Maybe it’s time we all came clean.
If you have kids, you’ve probably found yourself saying some variation of this at some point – “Of course, I can never regret [fill-in-the-blank], because otherwise, my kid(s) wouldn’t be here!”
And if you don’t have kids, you’ve probably heard your parent friends say it.
Maybe that fill-in-the-blank is an ill-considered marriage, an abusive relationship, or a one-night stand. Maybe it’s not finishing a degree, turning down a job offer, or staying put in your hometown instead of moving. But whatever it is, one thing seems to hold true: once you’re a parent, you’re not allowed to look back at your past and say you’d do anything differently, if it means your child(ren) might not have been born.
I get it. I’ve got two daughters. I love them with everything I am. The world without them in it is unimaginable. How could I ever wish that they were never born? And I don’t. But the truth is, if I could go back, I would do things differently.
Before and after
I got married too young. And my husband was too old. Truth be told, he only married me because I was pregnant, although he says he would have married me anyway… someday. Someday, when he was further along in his career. Someday, when we had more money. Someday, when the time seemed right. Would that someday have ever come? It seems unlikely.
I remember waking up one night when I was just a couple of months along with my oldest and feeling light-headed with panic, sure in the knowledge that I’d ruined my life. Of course, all of that faded away when I held her wriggly, perfect body in my arms a few months later. My life divided cleanly into before and after, and there was no looking back.
My whole life, all I ever wanted to be was a mother. I love it. I’ve loved it through every stage. If we each have a natural calling, a thing we are meant to do, then being a mother is mine.

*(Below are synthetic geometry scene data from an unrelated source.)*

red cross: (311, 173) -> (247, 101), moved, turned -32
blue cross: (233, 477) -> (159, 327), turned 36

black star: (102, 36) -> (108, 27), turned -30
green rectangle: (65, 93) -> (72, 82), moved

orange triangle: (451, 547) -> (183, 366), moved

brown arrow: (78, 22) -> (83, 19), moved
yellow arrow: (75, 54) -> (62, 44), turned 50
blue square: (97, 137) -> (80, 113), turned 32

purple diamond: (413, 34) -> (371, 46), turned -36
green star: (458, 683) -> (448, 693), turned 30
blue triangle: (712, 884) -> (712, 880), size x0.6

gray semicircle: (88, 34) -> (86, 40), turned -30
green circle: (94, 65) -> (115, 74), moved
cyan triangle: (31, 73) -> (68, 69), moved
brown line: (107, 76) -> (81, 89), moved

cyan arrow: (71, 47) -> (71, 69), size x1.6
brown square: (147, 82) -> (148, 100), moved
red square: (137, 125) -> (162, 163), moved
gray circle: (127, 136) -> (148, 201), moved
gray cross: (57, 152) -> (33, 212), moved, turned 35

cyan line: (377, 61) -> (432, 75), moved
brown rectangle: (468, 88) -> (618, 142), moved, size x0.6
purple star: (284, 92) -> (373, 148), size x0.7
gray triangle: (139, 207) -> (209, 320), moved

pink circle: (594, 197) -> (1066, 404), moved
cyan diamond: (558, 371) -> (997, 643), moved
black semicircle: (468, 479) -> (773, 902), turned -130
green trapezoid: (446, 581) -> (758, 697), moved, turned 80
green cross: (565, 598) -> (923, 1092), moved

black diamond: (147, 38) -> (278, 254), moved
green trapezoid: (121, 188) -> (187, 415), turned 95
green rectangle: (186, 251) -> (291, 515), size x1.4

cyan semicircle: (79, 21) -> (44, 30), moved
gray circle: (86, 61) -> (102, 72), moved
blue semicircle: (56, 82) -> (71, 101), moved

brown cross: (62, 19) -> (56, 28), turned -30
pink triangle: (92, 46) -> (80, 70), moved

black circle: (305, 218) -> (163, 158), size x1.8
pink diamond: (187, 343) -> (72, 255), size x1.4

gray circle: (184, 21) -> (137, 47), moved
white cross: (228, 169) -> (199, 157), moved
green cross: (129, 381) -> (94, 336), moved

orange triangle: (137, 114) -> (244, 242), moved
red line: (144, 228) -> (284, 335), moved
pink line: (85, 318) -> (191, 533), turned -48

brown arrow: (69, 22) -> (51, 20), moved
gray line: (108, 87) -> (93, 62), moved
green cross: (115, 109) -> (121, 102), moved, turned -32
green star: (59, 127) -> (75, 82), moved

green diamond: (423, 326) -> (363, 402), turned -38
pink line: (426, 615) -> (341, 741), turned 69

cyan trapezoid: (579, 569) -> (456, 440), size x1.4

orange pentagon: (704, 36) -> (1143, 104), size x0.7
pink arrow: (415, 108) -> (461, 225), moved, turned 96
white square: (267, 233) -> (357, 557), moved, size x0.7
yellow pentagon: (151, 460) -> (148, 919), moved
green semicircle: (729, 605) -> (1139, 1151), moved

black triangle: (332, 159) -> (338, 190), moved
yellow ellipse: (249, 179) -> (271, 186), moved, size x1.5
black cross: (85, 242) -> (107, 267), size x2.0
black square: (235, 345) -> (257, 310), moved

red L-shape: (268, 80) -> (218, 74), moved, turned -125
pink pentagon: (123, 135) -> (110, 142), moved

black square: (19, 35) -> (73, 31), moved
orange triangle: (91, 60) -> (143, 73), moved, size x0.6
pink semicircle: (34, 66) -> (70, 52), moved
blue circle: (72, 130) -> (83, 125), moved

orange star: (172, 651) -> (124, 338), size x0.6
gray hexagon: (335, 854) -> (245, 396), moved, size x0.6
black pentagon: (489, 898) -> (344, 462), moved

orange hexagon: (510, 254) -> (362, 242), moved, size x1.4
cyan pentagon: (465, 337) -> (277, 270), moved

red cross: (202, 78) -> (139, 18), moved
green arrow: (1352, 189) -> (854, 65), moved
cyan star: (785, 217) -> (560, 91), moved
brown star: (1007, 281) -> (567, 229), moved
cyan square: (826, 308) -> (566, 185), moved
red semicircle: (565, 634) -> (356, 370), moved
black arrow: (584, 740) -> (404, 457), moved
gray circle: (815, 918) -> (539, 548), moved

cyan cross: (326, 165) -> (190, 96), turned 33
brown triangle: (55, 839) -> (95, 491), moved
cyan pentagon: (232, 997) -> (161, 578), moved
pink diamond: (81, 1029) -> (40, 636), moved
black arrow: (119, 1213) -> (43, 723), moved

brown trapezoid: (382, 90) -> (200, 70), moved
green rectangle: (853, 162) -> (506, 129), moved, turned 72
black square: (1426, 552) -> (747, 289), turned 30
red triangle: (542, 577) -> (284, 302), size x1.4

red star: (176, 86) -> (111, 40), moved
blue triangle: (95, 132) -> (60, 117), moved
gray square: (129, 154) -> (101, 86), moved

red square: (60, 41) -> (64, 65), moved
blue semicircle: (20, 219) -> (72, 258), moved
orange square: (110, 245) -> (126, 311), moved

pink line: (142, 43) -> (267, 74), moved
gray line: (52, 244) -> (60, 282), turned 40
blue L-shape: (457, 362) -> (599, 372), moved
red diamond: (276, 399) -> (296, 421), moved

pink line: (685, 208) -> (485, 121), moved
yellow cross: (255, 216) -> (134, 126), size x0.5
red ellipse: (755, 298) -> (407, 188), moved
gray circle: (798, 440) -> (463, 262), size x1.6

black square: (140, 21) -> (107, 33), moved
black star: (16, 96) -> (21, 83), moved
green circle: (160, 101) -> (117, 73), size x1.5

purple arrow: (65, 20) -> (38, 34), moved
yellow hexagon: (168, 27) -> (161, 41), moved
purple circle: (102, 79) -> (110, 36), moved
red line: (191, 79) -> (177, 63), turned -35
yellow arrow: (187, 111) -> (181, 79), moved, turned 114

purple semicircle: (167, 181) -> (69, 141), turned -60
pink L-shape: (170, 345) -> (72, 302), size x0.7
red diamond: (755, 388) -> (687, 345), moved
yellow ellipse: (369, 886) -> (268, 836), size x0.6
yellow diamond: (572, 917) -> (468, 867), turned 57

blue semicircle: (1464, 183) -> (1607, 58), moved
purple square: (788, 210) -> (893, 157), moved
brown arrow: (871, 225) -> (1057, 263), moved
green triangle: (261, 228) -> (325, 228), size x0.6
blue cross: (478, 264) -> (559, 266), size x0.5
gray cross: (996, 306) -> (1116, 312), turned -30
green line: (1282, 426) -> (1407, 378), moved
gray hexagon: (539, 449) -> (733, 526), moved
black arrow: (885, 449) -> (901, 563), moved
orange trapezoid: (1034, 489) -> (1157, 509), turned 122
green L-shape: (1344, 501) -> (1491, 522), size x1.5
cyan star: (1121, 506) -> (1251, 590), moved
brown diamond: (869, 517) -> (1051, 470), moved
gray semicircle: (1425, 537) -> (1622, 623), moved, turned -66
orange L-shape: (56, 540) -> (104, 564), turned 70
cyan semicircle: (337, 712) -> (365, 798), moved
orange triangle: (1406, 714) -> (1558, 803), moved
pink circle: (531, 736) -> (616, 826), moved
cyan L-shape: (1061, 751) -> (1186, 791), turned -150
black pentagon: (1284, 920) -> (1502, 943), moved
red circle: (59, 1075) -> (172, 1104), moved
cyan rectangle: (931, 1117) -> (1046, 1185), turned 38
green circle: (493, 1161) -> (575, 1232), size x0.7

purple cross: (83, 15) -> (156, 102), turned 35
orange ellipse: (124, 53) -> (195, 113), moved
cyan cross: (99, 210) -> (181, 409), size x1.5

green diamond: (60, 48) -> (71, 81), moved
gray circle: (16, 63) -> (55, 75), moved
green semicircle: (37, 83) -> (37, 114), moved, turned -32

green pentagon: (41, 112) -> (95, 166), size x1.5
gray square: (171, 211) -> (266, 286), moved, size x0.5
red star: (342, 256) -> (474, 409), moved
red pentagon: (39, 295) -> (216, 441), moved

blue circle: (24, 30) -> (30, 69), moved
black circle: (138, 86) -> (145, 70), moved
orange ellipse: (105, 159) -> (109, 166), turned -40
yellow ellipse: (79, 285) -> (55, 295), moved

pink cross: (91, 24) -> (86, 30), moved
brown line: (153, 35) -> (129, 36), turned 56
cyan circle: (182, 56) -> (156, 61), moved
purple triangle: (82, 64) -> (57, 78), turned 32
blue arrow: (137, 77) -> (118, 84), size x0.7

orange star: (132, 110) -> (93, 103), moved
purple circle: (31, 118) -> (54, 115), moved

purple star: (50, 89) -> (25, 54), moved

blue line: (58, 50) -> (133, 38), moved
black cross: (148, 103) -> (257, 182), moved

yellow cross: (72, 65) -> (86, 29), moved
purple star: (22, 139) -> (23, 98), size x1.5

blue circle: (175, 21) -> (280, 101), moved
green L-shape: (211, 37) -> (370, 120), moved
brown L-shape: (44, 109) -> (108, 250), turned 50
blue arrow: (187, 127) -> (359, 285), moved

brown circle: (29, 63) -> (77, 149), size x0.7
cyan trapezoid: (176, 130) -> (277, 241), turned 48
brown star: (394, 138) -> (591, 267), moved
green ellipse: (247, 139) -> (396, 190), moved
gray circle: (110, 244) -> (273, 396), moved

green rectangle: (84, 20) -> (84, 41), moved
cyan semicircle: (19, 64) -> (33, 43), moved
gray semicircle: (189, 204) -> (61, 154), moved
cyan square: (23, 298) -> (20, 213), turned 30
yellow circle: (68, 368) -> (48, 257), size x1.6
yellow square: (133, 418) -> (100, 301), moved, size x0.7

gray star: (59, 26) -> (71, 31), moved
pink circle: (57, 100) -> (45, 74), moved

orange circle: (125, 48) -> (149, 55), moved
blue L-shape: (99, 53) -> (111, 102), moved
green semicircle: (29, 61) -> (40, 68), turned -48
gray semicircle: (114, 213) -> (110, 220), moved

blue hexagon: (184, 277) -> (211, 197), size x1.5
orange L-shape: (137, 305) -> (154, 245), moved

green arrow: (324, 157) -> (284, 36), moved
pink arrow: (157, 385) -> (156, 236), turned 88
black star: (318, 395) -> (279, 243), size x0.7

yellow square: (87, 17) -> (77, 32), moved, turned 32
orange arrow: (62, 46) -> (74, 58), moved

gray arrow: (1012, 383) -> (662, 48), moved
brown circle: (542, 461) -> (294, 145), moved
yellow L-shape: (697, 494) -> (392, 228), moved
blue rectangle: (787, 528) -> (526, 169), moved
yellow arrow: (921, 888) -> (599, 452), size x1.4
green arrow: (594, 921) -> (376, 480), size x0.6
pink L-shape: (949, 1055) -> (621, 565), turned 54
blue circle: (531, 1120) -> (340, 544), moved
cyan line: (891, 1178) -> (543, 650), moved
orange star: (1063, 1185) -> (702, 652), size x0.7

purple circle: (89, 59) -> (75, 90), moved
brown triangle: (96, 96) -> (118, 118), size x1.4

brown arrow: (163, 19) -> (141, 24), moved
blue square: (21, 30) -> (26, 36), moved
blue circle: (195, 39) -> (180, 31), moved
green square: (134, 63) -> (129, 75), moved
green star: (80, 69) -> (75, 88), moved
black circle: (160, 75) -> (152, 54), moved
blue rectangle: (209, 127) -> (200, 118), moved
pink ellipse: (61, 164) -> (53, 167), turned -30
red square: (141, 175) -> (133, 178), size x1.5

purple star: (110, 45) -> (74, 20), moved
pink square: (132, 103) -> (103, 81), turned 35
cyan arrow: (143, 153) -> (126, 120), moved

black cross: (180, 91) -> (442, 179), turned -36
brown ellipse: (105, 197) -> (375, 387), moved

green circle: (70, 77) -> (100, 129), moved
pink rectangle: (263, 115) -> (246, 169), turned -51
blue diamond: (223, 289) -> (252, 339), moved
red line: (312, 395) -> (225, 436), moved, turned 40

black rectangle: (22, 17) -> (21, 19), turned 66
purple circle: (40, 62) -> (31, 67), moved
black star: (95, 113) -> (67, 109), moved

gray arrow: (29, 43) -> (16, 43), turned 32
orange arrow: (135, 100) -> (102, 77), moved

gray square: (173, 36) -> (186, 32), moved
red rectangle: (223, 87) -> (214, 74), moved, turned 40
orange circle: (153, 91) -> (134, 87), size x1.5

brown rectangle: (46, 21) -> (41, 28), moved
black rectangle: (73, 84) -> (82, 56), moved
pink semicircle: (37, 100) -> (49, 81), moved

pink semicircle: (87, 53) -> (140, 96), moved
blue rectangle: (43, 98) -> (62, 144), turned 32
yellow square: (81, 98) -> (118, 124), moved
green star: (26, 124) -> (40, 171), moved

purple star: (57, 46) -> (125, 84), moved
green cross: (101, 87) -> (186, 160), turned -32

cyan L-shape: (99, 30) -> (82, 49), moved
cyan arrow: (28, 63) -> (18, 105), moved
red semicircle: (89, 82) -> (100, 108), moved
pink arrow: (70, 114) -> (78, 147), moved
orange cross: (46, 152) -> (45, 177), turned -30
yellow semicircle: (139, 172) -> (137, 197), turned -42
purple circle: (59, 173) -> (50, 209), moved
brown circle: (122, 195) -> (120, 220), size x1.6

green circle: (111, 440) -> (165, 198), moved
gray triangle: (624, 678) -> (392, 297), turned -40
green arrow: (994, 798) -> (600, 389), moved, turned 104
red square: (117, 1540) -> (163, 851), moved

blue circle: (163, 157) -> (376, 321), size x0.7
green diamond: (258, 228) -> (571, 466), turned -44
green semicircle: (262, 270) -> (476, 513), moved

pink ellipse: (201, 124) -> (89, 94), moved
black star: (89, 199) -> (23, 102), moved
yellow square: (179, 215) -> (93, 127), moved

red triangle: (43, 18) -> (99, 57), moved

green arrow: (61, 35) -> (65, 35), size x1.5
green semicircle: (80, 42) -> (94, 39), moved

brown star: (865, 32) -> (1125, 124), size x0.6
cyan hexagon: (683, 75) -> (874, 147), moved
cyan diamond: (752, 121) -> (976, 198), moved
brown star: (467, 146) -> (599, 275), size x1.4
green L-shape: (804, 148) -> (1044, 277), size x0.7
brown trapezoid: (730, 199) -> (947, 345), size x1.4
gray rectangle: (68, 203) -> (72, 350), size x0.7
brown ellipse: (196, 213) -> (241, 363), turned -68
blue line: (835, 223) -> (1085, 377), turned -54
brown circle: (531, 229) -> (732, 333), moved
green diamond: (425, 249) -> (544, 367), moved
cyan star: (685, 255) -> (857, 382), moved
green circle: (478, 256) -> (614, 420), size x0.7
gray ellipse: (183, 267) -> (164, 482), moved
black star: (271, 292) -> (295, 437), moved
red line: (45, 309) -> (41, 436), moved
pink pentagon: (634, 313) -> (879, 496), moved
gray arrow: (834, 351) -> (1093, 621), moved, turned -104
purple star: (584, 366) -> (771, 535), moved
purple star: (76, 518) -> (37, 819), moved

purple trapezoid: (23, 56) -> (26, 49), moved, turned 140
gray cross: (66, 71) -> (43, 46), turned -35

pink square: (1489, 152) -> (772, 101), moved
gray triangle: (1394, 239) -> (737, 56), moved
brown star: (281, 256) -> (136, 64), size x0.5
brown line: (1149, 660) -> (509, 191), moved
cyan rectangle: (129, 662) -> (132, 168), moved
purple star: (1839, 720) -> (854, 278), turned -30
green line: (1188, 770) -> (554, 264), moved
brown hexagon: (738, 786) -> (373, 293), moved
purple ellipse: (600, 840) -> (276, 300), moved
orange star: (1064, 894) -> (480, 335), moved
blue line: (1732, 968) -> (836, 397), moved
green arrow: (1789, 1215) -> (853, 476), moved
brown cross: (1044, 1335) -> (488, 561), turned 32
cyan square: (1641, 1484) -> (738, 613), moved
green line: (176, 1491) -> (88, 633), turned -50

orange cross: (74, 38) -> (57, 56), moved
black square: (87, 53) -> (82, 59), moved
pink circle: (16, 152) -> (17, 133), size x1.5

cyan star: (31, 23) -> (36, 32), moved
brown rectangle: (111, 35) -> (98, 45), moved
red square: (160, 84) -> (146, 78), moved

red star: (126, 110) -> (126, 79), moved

I never minded waking up at night, or changing diapers, or navigating tantrums. It all came easily to me. I carried my babies in a sling close to me and breastfed them whenever they whimpered. I co-slept with them at night, didn’t leave them with sitters for years, and happily made them the center of my world. I put any career ambitions I might have had on the back burner and devoted myself to my children completely.